Stream Processing and Real-time Response: Based on the block processing method, long-sequence multimodal data is divided into smaller blocks for separate processing, reducing processing latency. The model incorporates a sliding window mechanism to limit the context range of the current token, further optimizing the efficiency of stream generation. Audio and video encoders utilize a block attention mechanism to process audio and video data in chunks, with each chunk taking approximately 2 seconds to process. For stream speech generation, the Flow-Matching and BigVGAN models are employed to convert generated audio tokens into waveforms block by block, supporting real-time speech output.
The three training stages of Qwen2.5-Omni:
◦ Stage 1: Fix the language model parameters and train only the visual and audio encoders using a large amount of audio-text and image-text paired data to enhance the model’s understanding of multimodal information.
◦ Stage 2: Unfreeze all parameters and train with a broader range of data, including mixed data of images, videos, audio, and text, to further improve the model’s comprehensive understanding of multimodal information.
◦ Stage 3: Train on long-sequence data (32k) to enhance the model’s ability to understand complex long-sequence data.

Project address of Qwen2.5-Omni

Project official website: https://qwenlm.github.io/blog/qwen2.5-omni/
GitHub repository: https://github.com/QwenLM/Qwen2.5-Omni
Hugging Face model hub: https://huggingface.co/Qwen/Qwen2.5-Omni-7B
Technical paper: https://github.com/QwenLM/Qwen2.5-Omni/blob/main/assets/Qwen2.5_Omni
Online experience Demo: https://huggingface.co/spaces/Qwen/Qwen2.5-Omni-7B-Demo

The Performance of the Qwen2.5-Omni Model

Multimodal tasks: Achieve state-of-the-art performance in multimodal tasks such as OmniBench.
Single-modal tasks: Deliver excellent performance in multiple domains, including speech recognition (Common Voice), translation (CoVoST2), audio understanding (MMAU), image reasoning (MMMU, MMStar), video understanding (MVBench), and speech generation (Seed-tts-eval and subjective naturalness).

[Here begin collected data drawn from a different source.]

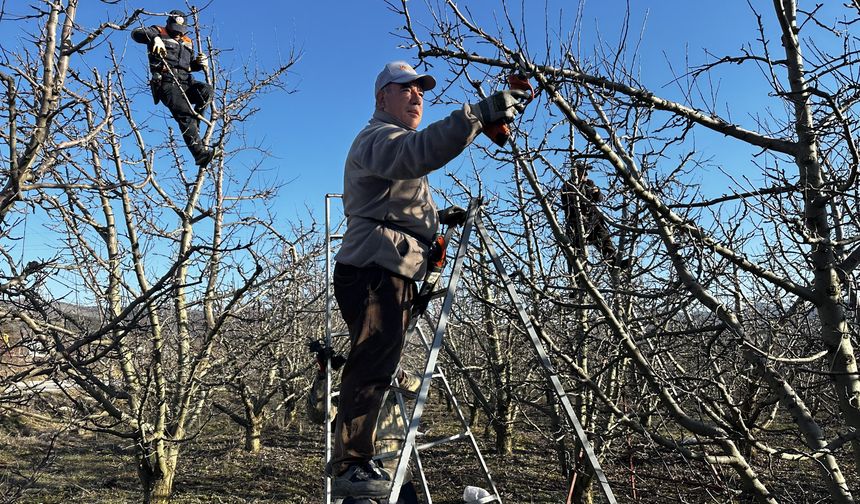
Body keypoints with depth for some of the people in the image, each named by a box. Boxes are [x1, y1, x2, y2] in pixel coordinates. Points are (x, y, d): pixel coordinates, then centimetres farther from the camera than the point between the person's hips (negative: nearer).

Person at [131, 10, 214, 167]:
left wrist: (200, 63, 11)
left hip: (185, 81, 5)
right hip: (166, 82, -5)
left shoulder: (188, 42, 30)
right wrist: (154, 37, -20)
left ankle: (191, 127, -16)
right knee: (184, 113, -26)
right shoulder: (159, 33, 14)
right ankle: (199, 152, -39)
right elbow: (136, 33, -1)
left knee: (206, 90, -28)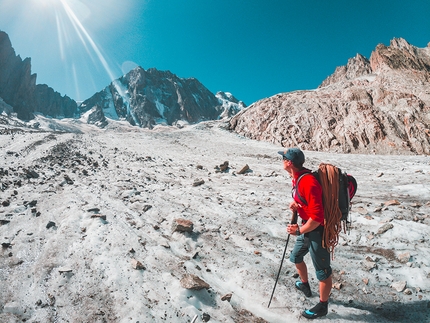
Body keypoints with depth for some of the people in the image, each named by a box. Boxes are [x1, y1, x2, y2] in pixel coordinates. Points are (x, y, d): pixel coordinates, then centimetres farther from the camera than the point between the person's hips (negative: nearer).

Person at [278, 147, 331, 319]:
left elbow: (317, 216, -30)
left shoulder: (308, 182, -30)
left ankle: (322, 306, 30)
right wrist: (296, 204, -3)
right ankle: (305, 285, 50)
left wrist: (299, 231, -19)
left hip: (318, 231, -10)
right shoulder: (297, 176, 1)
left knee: (322, 270, 9)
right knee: (295, 256, 26)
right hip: (308, 228, 10)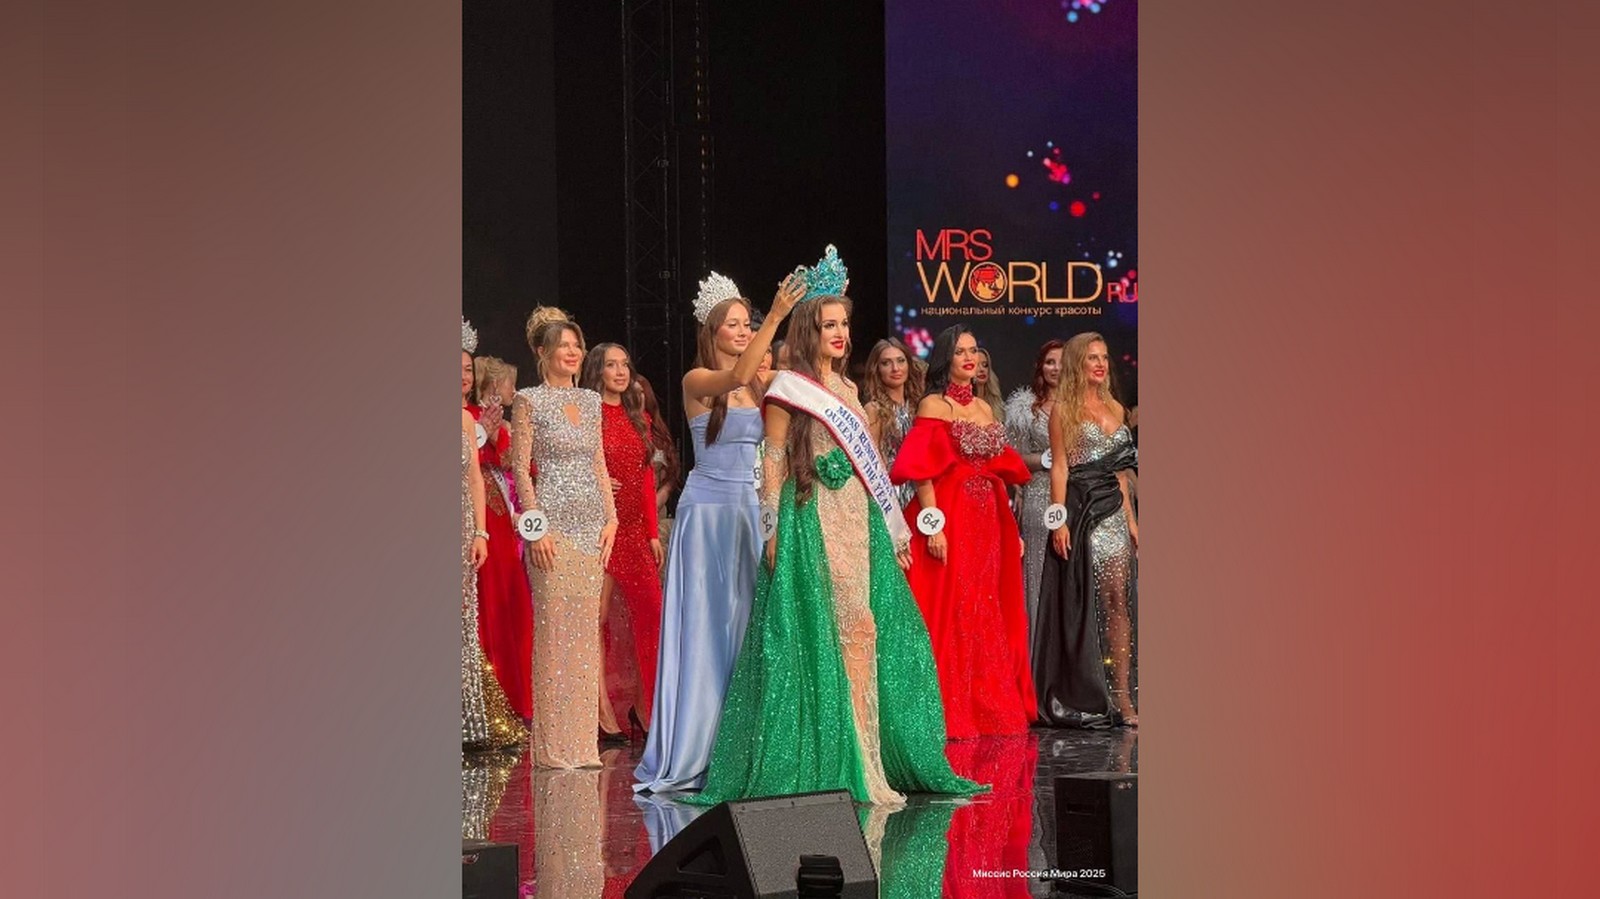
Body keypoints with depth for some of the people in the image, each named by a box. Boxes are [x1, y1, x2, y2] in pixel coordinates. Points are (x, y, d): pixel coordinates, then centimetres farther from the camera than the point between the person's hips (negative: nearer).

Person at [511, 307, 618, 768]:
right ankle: (553, 745, -2)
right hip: (554, 523, -6)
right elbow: (520, 468, -5)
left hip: (592, 522, 6)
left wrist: (611, 517, 7)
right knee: (554, 627, -7)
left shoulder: (590, 401, 15)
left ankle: (581, 741, 10)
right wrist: (536, 526, -13)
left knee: (587, 629, 5)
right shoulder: (529, 402, -2)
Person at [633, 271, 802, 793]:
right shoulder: (696, 382, -5)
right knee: (706, 624, -5)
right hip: (707, 509, -5)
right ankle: (692, 751, 0)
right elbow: (735, 378, -25)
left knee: (747, 623, 4)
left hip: (749, 509, 5)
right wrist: (776, 317, -30)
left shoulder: (759, 385, 12)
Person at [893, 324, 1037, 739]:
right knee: (949, 616, -6)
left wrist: (1011, 529, 15)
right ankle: (950, 714, -1)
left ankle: (989, 708, 19)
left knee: (988, 617, 11)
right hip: (950, 522, -7)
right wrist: (933, 525, -22)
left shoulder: (985, 409, 17)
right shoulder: (932, 406, -5)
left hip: (988, 523, 7)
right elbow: (922, 471, -13)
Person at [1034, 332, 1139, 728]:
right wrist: (1059, 521, -14)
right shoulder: (1063, 410, 0)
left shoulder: (1115, 408, 17)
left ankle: (1122, 697, -2)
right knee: (1081, 603, -3)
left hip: (1113, 512, 5)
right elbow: (1059, 468, -6)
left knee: (1119, 601, -1)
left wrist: (1131, 519, 16)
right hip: (1081, 512, -5)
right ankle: (1082, 699, 5)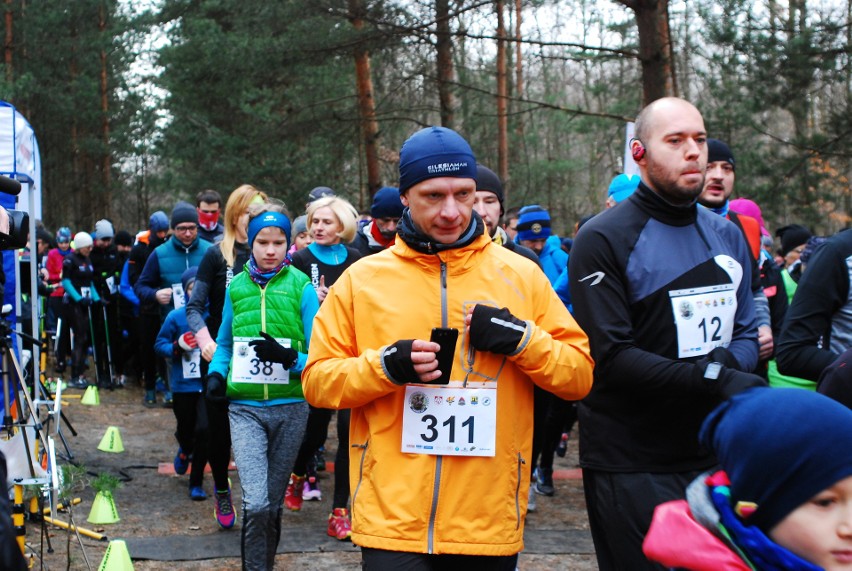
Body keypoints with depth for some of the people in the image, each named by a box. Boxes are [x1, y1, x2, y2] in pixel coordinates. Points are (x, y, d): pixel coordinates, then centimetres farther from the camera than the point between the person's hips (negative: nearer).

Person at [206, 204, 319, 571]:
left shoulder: (301, 287, -4)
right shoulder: (237, 287, 4)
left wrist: (289, 358, -23)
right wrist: (216, 373, -1)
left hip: (289, 407, 0)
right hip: (245, 407, 0)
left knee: (273, 503, 12)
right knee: (255, 503, -15)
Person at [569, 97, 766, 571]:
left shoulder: (727, 236, 12)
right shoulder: (603, 240, -10)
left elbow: (747, 334, 12)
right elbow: (610, 358, -17)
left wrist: (727, 361, -12)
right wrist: (713, 381, -25)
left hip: (715, 456, 6)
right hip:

Application scenarios of Qwen2.5-Omni

Intelligent Customer Service: Based on voice and text interaction, it provides users with real-time consultation and Q&A services.
Virtual Assistant: As a personal virtual assistant, it helps users complete various tasks, such as schedule management, information inquiry, reminders, etc.
Education Field: Used in online education, it provides features such as voice explanation, interactive Q&A, and homework tutoring.
Entertainment Field: In the fields of games, videos, etc., it provides functions such as voice interaction, character dubbing, and content recommendation, enhancing users’ sense of participation and immersion and providing a richer entertainment experience.
Intelligent Office: Assisting in office work, for example, generating high-quality meeting minutes and notes through voice meetings to improve work efficiency.